= Feature-oriented positioning =

Feature-oriented positioning (FOP) is a method of precise movement of the scanning microscope probe across the surface under investigation. With this method, surface features (objects) are used as reference points for microscope probe attachment. Actually, FOP is a simplified variant of the feature-oriented scanning (FOS). With FOP, no topographical image of a surface is acquired. Instead, a probe movement by surface features is only carried out from the start surface point A (neighborhood of the start feature) to the destination point B (neighborhood of the destination feature) along some route that goes through intermediate features of the surface. The method may also be referred to by another name—object-oriented positioning (OOP).

To be distinguished are a "blind" FOP when the coordinates of features used for probe movement are unknown in advance and FOP by existing feature "map" when the relative coordinates of all features are known, for example, in case they were obtained during preliminary FOS. Probe movement by a navigation structure is a combination of the above-pointed methods.

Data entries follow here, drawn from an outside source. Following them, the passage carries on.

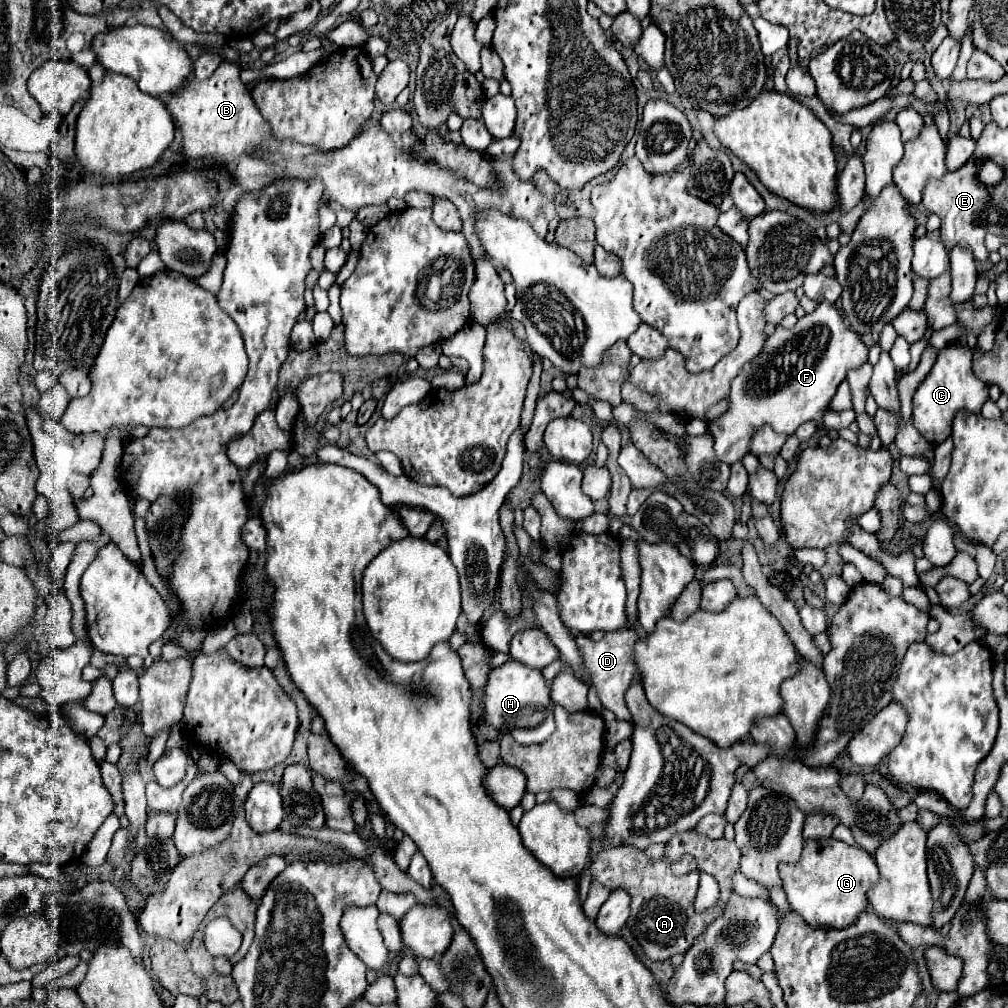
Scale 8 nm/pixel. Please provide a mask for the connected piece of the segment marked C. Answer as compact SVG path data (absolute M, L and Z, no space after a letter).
M951 343L939 351L931 373L919 383L913 395L913 425L931 445L939 445L951 435L951 423L957 411L967 409L971 413L981 413L987 399L989 387L973 377L971 371L971 349L961 343Z

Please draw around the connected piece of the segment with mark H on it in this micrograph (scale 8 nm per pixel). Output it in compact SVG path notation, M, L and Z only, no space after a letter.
M509 661L501 667L491 669L485 687L483 717L495 725L499 731L507 731L519 743L543 743L555 731L553 721L553 701L549 681L539 669L521 665L519 661Z

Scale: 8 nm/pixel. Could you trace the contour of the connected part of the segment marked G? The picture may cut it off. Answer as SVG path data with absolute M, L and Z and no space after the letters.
M833 837L805 841L803 853L795 865L781 865L783 889L795 913L799 913L811 927L851 927L861 913L869 909L867 893L879 881L875 857L865 849L851 847Z

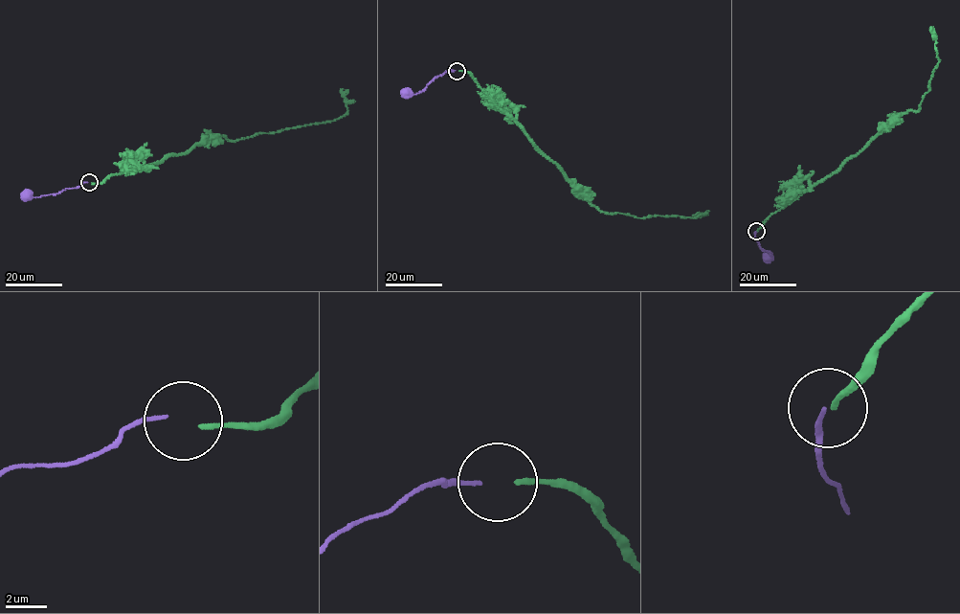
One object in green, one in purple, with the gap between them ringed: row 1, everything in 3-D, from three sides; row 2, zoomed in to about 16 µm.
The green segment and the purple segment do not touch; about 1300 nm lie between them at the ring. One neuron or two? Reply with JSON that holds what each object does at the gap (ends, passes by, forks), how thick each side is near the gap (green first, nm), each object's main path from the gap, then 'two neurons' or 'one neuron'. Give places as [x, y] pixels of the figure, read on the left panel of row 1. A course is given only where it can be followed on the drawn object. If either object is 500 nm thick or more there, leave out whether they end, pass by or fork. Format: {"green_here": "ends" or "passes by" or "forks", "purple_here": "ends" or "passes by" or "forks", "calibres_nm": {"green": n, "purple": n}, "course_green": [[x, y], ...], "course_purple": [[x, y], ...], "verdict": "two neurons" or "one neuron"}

FOP method may be used in bottom-up nanofabrication to implement high-precision movement of the nanolithograph/nanoassembler probe along the substrate surface. Moreover, once made along some route, FOP may be then exactly repeated the required number of times. After movement in the specified position, an influence on the surface or manipulation of a surface object (nanoparticle, molecule, atom) is performed. All the operations are carried out in automatic mode. With multiprobe instruments, FOP approach allows to apply any number of specialized technological and/or analytical probes successively to a surface feature/object or to a specified point of the feature/object neighborhood. That opens a prospect for building a complex nanofabrication consisting of a large number of technological, measuring, and checking operations.